• EXERCISE OBJECTIVE: Copy the following data exactly and drop the pictures.

• RAW DATA:
============================================================
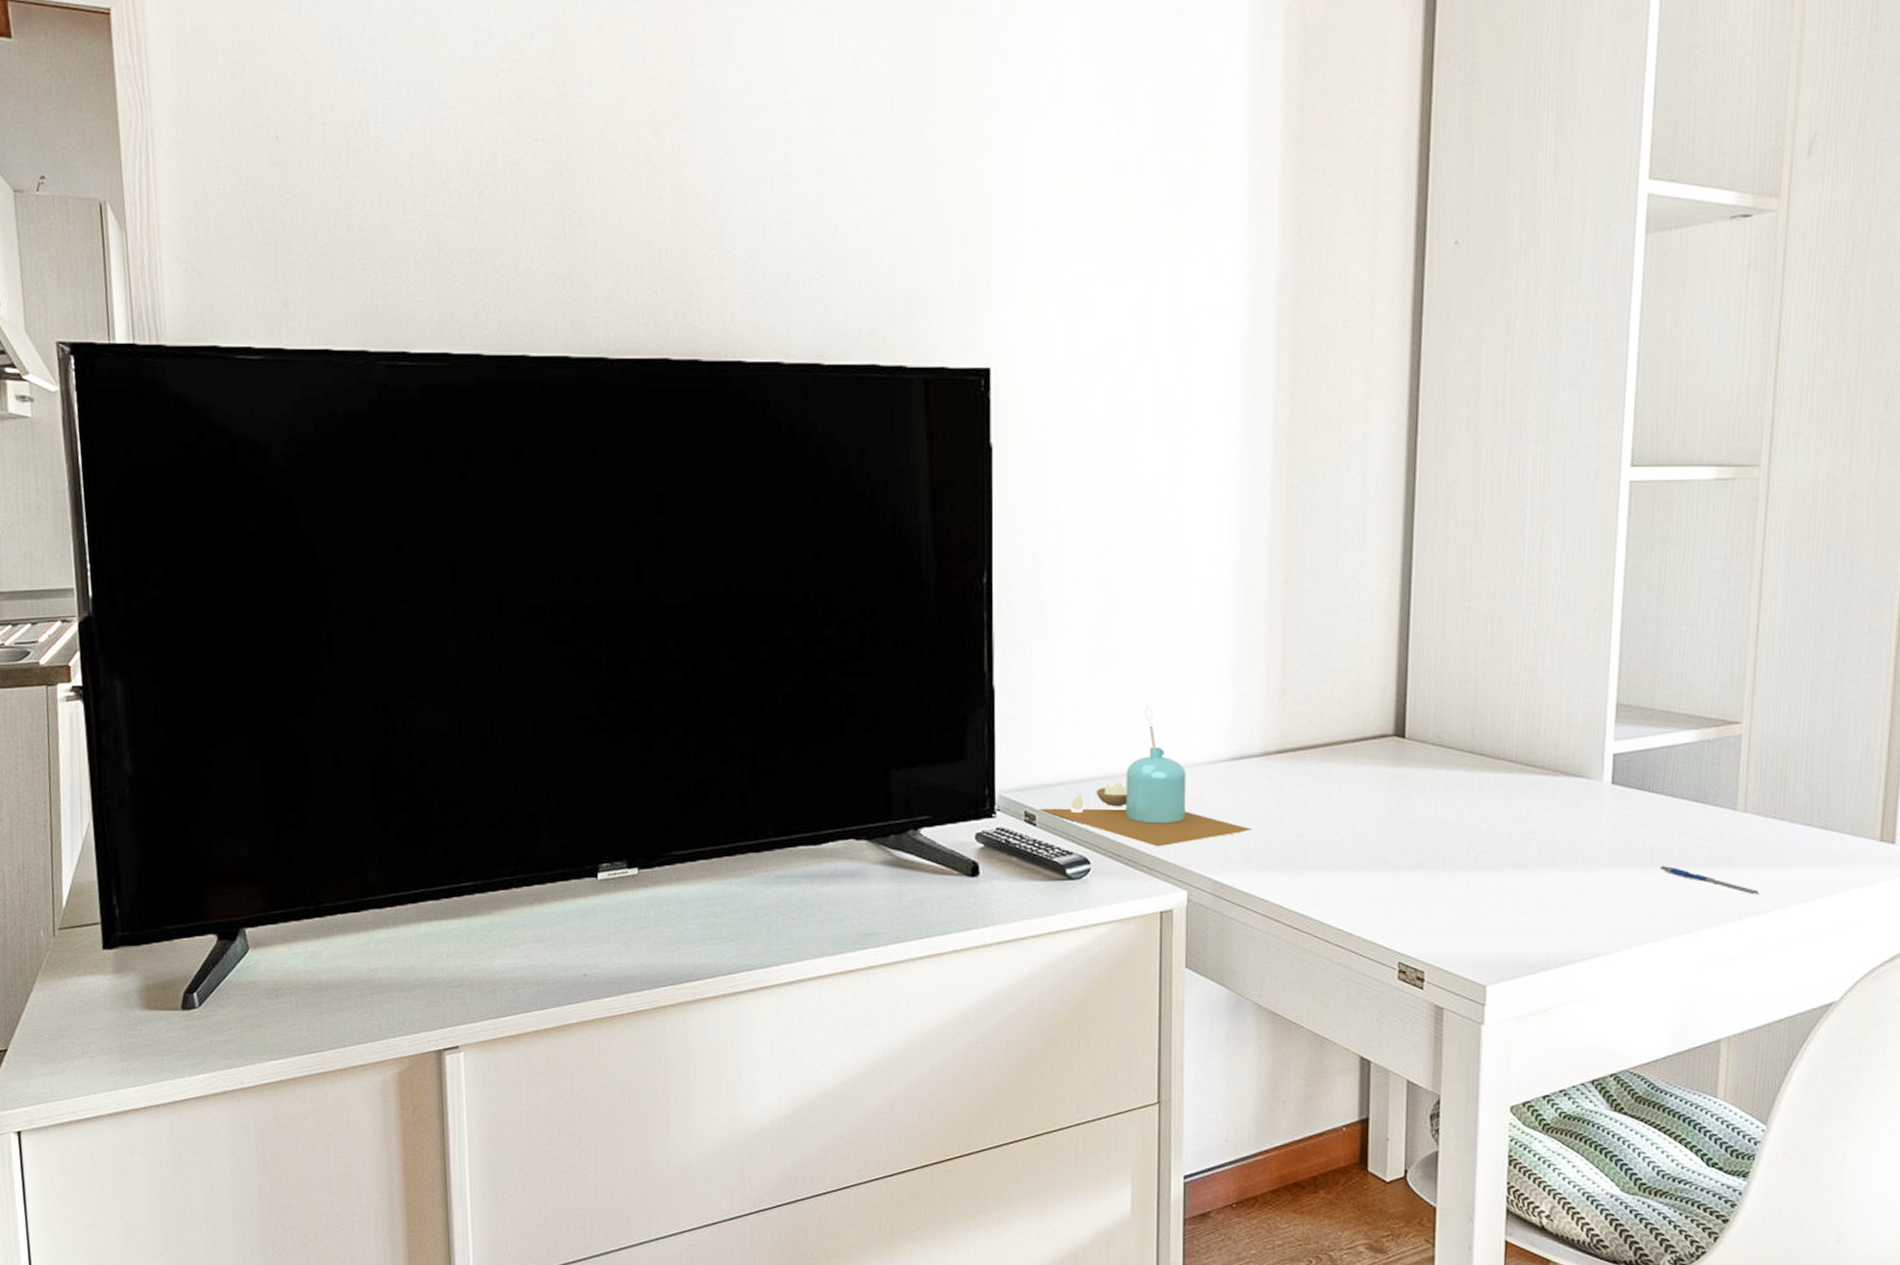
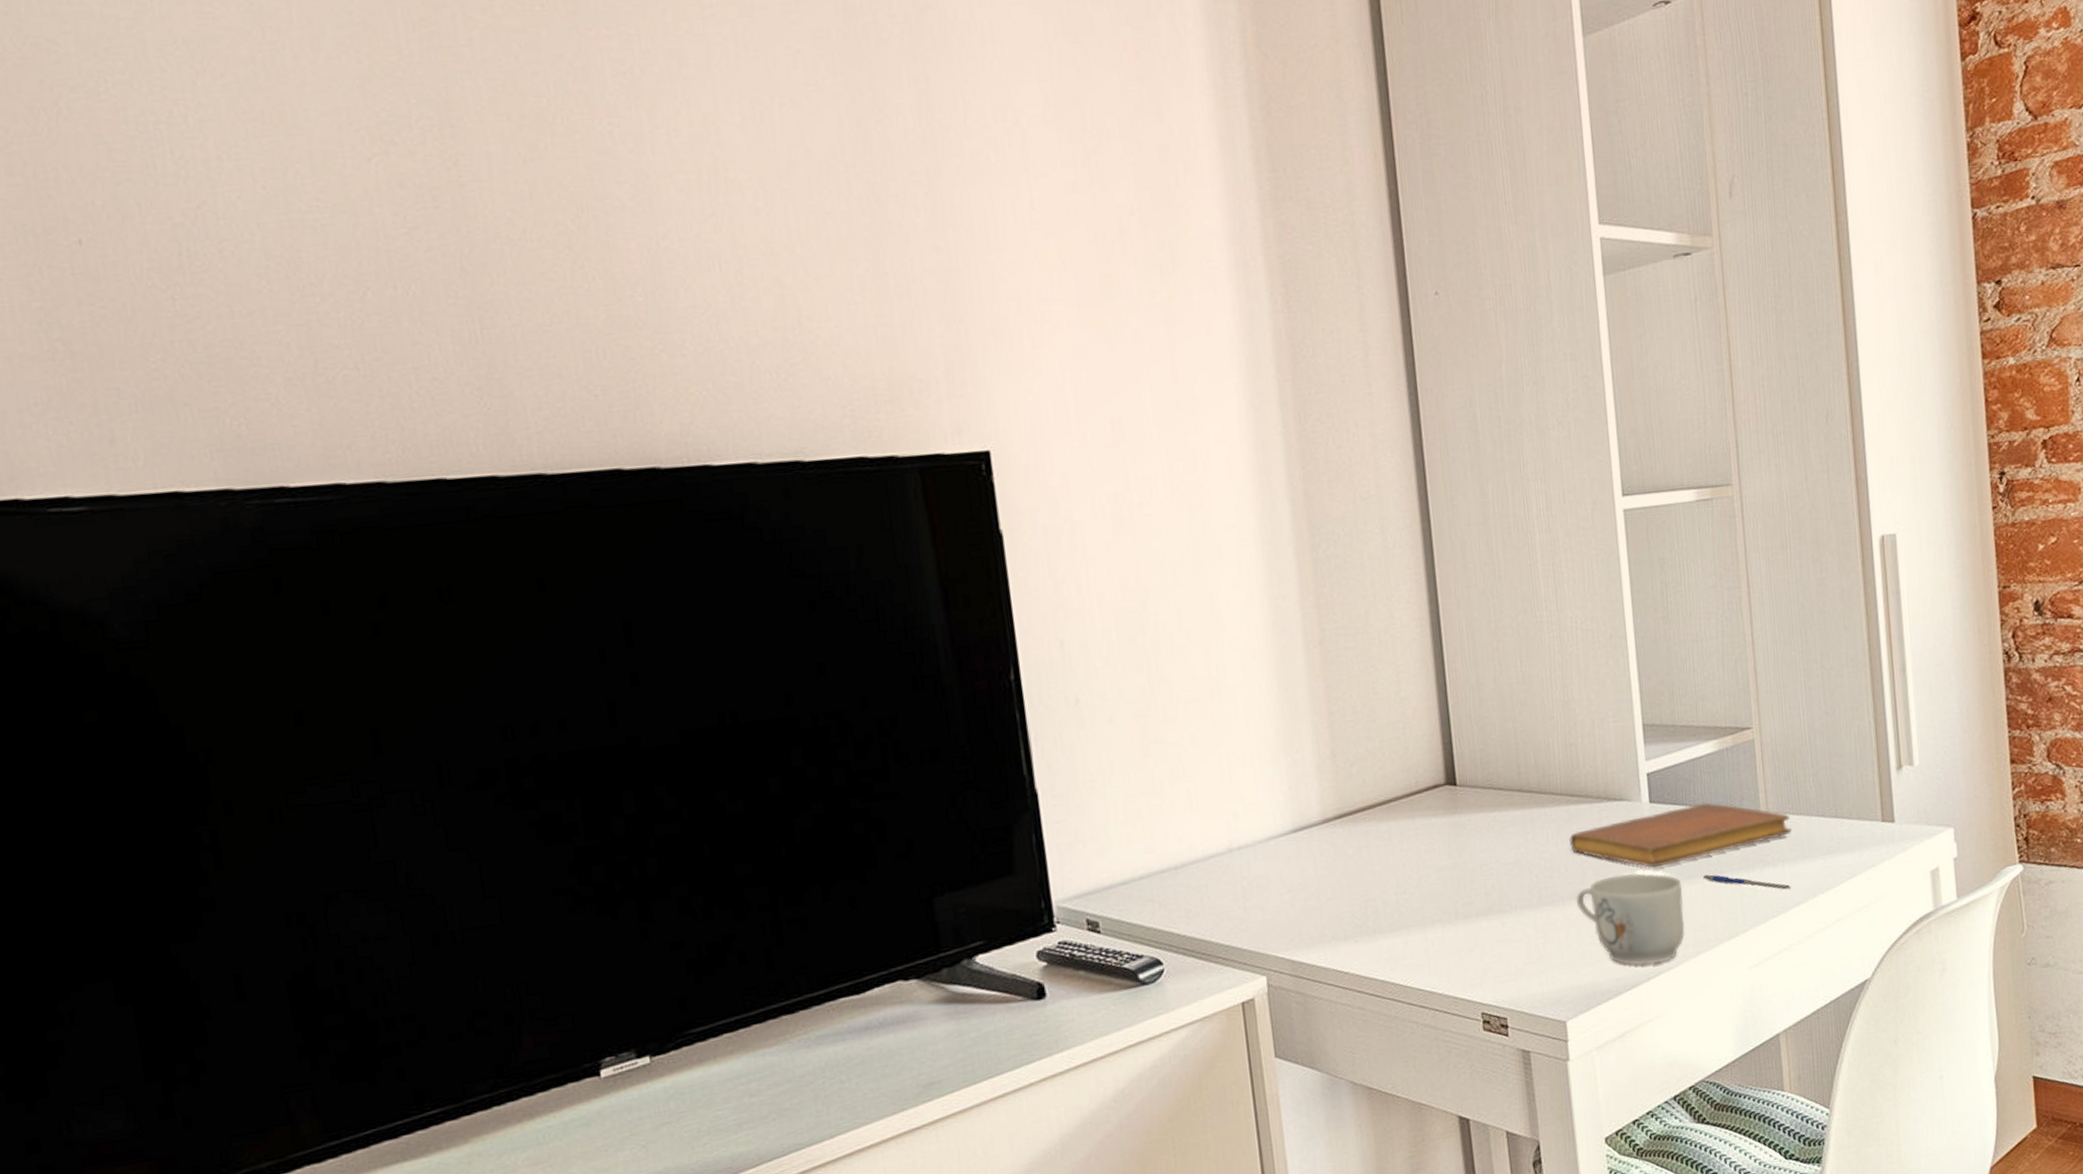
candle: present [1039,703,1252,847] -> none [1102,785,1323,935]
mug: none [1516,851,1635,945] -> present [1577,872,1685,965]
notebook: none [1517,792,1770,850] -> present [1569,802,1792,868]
============================================================
• OUTPUT OF THE EXERCISE:
candle: present [1039,703,1252,847] -> none [1102,785,1323,935]
mug: none [1516,851,1635,945] -> present [1577,872,1685,965]
notebook: none [1517,792,1770,850] -> present [1569,802,1792,868]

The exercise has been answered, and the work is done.